= ACTIVITY =
Below are some records; output exactly the lines from the line with "OVOG PUTA NEĆETE OSTATI" to the line with "kram für Sie", both ends kept, and nothing more.
*** DATA EXTRACTS ***
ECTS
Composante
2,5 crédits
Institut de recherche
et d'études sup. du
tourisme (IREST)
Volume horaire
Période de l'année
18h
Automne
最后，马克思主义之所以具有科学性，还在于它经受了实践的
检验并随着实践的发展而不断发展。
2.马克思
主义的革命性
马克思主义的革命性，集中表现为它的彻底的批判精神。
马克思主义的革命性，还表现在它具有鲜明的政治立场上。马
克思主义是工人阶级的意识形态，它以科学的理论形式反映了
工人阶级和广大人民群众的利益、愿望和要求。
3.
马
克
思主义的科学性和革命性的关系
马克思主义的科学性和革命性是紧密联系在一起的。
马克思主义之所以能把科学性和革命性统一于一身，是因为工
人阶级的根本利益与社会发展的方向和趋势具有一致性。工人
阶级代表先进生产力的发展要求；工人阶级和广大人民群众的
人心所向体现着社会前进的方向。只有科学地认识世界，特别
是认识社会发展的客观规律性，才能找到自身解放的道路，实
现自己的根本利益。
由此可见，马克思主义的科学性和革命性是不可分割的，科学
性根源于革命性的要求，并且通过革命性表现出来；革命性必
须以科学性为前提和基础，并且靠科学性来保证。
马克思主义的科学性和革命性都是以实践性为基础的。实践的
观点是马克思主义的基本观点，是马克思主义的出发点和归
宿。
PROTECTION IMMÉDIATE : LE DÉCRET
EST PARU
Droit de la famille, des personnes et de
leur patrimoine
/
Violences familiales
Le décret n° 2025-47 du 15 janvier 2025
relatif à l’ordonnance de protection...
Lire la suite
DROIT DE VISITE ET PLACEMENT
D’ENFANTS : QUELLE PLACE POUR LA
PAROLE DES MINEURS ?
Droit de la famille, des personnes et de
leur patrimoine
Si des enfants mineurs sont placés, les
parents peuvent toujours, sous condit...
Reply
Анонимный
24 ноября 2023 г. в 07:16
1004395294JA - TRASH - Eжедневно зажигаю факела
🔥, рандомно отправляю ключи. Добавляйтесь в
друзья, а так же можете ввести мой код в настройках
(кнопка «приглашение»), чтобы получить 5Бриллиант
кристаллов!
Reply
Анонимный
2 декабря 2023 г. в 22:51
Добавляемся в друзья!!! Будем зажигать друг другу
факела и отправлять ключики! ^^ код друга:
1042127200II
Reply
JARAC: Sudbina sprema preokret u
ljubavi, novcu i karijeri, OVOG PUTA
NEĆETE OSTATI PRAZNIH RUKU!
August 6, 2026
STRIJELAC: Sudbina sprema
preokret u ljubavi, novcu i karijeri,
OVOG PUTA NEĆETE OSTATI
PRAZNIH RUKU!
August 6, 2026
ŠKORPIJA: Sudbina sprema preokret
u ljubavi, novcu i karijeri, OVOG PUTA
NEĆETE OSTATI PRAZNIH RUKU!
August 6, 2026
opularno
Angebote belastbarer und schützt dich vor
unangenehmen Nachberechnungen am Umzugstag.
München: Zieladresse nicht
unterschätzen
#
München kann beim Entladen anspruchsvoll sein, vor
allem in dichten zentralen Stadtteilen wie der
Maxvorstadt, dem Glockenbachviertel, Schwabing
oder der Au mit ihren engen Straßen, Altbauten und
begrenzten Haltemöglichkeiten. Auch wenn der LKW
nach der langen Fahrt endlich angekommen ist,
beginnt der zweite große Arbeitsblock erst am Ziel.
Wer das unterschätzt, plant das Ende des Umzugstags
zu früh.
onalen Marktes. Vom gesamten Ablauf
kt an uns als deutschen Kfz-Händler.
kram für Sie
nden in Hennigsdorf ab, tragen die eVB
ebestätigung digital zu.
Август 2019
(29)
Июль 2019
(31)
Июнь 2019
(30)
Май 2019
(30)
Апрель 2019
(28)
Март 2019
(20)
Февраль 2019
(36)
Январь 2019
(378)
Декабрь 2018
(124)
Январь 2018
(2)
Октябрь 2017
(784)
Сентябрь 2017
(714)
*** End of DATA EXTRACTS ***
*** DATA EXTRACTS ***
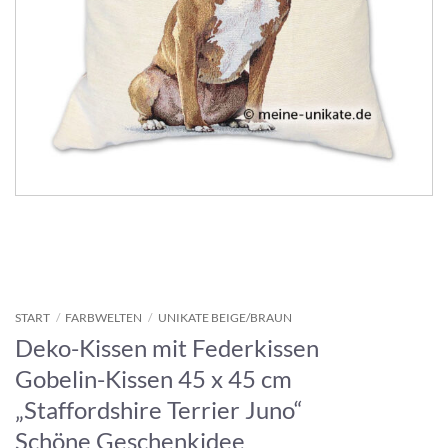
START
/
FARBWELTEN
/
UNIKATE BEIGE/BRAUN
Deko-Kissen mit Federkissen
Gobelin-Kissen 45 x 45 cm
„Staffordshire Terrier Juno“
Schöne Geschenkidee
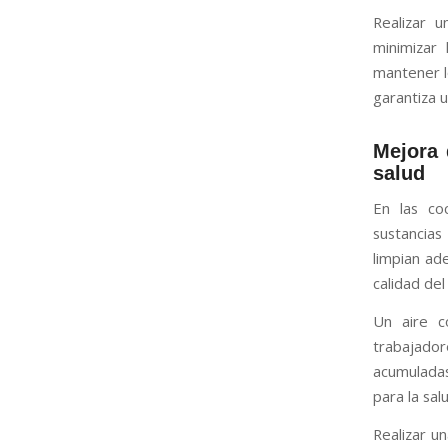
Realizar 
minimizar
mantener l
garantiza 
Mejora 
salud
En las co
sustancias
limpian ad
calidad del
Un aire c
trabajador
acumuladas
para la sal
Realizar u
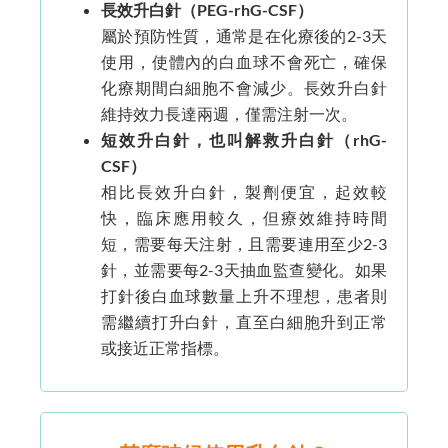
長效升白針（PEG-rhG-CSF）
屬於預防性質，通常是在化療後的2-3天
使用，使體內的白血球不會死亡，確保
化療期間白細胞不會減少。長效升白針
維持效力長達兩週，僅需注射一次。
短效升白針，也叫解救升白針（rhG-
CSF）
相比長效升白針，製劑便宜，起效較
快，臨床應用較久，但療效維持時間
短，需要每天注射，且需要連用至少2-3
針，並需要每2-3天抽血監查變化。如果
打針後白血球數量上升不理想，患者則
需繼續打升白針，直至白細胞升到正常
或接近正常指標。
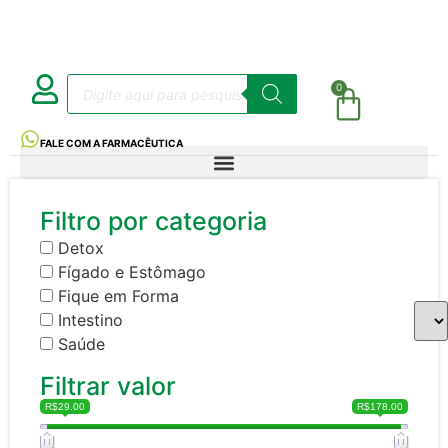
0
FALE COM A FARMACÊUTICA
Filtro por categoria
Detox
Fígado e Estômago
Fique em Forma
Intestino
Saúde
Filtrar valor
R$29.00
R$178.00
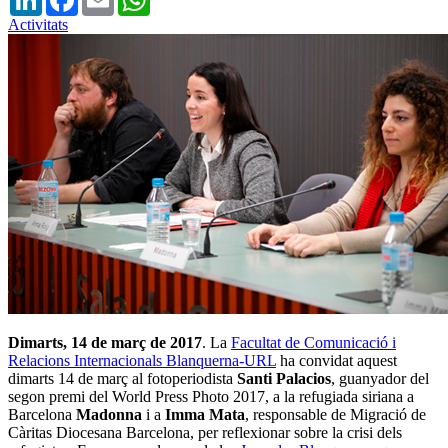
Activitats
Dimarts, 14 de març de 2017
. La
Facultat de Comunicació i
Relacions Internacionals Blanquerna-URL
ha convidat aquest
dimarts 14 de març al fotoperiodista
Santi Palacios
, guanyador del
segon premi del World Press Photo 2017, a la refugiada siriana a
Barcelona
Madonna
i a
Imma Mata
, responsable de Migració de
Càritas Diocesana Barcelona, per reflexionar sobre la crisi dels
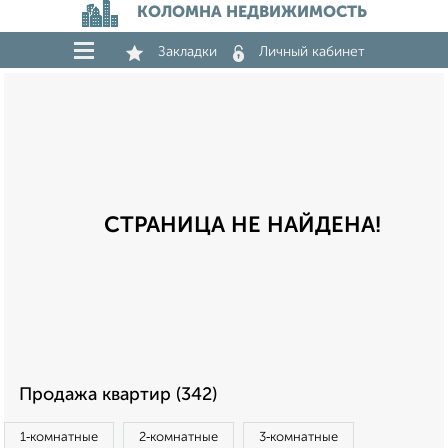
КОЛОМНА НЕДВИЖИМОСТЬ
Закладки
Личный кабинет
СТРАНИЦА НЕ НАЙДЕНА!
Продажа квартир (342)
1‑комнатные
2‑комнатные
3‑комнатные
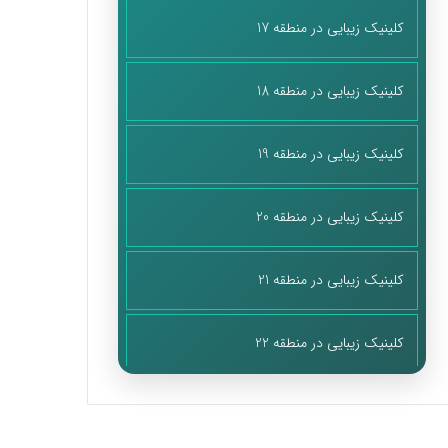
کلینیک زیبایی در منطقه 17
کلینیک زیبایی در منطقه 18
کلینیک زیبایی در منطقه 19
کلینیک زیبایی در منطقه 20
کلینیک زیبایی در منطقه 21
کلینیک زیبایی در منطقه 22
*** End of DATA EXTRACTS ***
= ANSWER TO THIS TASK =
OVOG PUTA NEĆETE OSTATI
PRAZNIH RUKU!
August 6, 2026
ŠKORPIJA: Sudbina sprema preokret
u ljubavi, novcu i karijeri, OVOG PUTA
NEĆETE OSTATI PRAZNIH RUKU!
August 6, 2026
opularno
Angebote belastbarer und schützt dich vor
unangenehmen Nachberechnungen am Umzugstag.
München: Zieladresse nicht
unterschätzen
#
München kann beim Entladen anspruchsvoll sein, vor
allem in dichten zentralen Stadtteilen wie der
Maxvorstadt, dem Glockenbachviertel, Schwabing
oder der Au mit ihren engen Straßen, Altbauten und
begrenzten Haltemöglichkeiten. Auch wenn der LKW
nach der langen Fahrt endlich angekommen ist,
beginnt der zweite große Arbeitsblock erst am Ziel.
Wer das unterschätzt, plant das Ende des Umzugstags
zu früh.
onalen Marktes. Vom gesamten Ablauf
kt an uns als deutschen Kfz-Händler.
kram für Sie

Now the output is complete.